*Given exercise 1:* List every headline that the article about Baker leaving the FCC marks as related.
*Given exercise 2:* From the article about Baker leaving the FCC, reproduce the passage that opens with the words containing "RELATED:The Beltway Reacts" and closes with "in this success.".

*Excerpted text:*
══════════

Baker to Leave FCC on June 3

RELATED:The Beltway Reacts to FCC Commissioner Baker's Departure
RELATED:FCC's Baker: Exit Was By the Book
RELATED:Free Press 'Stunned' By Lack of Baker Questions at FCC Reform Hearing

FCC Commssioner Meredith Attwell Baker has announced she will be leaving the commission June 3.
She did not say where she was going, but Comcast simultaneously announced she would become SVP, government affairs, for NBCU.

Baker's annoucement read, in part:

"I am privileged to have had the opportunity to serve the country at a time of critical transformation in the telecommunications industry. The continued deployment of our broadband infrastructures will meaningfully impact the lives of all Americans. I am happy to have played a small part in this success.

"I depart most proud of our collective efforts to focus on long-term comprehensive spectrum reform. It is the most important step we can take to ensure our nation's competitiveness in an increasingly interconnected world."

══════════

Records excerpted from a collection
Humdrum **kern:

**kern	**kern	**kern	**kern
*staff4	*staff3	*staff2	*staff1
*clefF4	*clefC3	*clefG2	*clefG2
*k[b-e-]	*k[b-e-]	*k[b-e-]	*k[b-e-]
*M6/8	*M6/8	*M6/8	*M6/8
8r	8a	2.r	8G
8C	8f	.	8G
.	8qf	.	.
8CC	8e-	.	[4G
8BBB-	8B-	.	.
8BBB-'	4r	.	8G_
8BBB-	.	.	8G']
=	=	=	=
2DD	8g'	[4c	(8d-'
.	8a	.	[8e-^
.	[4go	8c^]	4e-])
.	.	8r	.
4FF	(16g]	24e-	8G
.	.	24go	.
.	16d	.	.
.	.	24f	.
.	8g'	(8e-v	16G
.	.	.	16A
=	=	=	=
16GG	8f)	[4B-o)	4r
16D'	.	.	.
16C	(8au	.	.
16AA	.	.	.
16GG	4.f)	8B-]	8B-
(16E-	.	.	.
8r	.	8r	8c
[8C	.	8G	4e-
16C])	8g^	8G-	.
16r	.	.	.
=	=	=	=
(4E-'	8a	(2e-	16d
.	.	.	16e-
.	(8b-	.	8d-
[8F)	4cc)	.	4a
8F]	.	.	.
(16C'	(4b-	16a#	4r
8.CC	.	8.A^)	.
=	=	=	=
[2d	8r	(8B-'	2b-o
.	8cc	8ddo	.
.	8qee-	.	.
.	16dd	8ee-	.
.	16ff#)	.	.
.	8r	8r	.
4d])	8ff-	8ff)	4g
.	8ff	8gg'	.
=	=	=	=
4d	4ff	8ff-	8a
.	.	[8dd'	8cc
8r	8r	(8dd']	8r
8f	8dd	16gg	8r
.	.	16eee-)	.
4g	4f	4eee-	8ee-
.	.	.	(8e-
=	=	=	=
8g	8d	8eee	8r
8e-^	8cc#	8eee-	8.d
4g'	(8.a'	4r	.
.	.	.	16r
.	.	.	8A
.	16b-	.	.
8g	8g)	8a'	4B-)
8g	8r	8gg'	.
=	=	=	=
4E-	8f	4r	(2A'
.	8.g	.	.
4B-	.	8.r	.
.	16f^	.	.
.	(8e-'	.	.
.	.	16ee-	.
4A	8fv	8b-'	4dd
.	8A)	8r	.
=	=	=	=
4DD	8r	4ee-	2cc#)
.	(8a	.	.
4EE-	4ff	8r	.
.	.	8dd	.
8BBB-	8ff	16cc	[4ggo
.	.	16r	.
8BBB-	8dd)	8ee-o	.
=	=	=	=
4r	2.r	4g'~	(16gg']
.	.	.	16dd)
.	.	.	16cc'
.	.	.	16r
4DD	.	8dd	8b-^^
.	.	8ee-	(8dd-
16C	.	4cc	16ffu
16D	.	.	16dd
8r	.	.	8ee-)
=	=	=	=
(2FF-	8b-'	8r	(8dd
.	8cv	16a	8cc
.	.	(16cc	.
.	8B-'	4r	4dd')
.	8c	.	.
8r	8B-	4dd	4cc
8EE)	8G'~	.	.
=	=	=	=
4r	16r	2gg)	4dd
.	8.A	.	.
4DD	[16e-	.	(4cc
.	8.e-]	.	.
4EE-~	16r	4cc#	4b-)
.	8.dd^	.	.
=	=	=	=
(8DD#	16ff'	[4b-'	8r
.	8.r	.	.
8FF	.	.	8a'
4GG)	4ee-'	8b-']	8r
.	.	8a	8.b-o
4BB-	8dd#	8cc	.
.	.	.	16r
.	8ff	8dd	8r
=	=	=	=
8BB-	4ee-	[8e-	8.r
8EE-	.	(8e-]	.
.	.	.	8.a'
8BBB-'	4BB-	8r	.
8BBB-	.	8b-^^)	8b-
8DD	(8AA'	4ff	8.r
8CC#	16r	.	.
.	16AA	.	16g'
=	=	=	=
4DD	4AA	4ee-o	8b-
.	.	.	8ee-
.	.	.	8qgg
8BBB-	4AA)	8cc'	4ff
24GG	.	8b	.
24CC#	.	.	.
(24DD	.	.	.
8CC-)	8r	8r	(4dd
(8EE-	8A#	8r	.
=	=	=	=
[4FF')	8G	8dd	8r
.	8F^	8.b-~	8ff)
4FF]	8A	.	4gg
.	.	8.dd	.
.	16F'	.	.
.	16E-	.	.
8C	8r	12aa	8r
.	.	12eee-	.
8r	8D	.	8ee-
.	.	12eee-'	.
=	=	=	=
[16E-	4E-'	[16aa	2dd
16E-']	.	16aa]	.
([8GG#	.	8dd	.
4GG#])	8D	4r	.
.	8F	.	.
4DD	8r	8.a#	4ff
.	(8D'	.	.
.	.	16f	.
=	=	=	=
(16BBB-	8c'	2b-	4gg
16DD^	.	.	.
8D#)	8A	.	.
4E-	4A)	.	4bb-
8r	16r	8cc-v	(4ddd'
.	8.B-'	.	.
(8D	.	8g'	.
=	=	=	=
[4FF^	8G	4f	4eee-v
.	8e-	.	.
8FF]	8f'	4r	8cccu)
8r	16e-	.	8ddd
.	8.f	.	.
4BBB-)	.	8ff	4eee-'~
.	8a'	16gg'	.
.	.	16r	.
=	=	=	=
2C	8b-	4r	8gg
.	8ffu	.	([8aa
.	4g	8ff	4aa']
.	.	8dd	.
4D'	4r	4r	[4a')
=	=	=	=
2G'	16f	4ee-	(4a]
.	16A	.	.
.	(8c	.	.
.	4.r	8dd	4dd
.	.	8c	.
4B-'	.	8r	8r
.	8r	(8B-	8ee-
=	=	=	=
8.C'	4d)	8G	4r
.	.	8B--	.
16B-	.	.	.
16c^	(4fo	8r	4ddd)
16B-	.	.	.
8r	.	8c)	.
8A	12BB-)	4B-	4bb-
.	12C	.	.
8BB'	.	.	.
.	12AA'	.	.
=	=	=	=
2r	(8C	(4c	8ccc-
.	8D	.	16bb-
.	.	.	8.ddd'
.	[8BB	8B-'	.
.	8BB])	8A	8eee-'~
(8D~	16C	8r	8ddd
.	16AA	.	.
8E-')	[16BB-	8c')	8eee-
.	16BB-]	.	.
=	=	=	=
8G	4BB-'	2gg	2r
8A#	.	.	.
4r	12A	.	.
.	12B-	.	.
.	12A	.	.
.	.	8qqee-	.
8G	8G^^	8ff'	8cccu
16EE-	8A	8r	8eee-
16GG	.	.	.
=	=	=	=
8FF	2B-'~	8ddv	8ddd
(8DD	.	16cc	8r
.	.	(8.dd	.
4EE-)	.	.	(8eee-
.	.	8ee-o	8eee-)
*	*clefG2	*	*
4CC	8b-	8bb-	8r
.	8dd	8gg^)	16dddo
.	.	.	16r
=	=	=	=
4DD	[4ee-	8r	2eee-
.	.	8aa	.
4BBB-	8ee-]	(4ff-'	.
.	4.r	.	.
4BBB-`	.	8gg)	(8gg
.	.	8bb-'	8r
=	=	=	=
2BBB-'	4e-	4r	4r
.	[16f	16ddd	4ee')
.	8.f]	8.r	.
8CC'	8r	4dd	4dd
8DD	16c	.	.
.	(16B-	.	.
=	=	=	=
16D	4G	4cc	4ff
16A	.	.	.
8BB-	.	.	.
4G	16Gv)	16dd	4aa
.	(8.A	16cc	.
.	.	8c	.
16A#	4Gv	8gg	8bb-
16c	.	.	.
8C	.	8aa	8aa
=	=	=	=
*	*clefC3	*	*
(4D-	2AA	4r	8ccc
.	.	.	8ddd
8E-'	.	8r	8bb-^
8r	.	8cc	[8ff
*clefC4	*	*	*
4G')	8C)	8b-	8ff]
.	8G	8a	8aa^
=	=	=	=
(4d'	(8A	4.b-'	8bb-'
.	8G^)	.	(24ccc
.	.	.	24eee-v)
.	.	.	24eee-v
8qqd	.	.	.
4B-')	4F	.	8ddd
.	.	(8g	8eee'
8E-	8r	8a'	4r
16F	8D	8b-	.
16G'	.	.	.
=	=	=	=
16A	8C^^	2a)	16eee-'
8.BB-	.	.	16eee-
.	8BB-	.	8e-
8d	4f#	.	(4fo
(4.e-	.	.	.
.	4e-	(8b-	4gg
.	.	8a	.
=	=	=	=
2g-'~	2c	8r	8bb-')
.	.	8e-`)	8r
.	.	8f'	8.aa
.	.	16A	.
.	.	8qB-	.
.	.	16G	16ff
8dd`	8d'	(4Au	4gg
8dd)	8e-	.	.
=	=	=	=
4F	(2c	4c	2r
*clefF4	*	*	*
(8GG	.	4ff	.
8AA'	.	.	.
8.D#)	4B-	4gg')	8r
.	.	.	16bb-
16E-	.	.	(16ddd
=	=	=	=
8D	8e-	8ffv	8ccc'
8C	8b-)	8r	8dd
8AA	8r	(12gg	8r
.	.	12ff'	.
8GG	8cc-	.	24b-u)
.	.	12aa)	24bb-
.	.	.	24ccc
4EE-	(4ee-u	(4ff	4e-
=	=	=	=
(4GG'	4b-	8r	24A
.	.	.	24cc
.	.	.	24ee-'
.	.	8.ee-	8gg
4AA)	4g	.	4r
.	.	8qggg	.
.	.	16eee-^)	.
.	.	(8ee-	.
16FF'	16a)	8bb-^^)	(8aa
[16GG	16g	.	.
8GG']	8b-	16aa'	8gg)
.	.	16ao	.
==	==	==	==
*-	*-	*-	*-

══════════

*Right answer 1:*
The Beltway Reacts to FCC Commissioner Baker's Departure
FCC's Baker: Exit Was By the Book
Free Press 'Stunned' By Lack of Baker Questions at FCC Reform Hearing

*Right answer 2:*
RELATED:The Beltway Reacts to FCC Commissioner Baker's Departure
RELATED:FCC's Baker: Exit Was By the Book
RELATED:Free Press 'Stunned' By Lack of Baker Questions at FCC Reform Hearing

FCC Commssioner Meredith Attwell Baker has announced she will be leaving the commission June 3.
She did not say where she was going, but Comcast simultaneously announced she would become SVP, government affairs, for NBCU.

Baker's annoucement read, in part:

"I am privileged to have had the opportunity to serve the country at a time of critical transformation in the telecommunications industry. The continued deployment of our broadband infrastructures will meaningfully impact the lives of all Americans. I am happy to have played a small part in this success.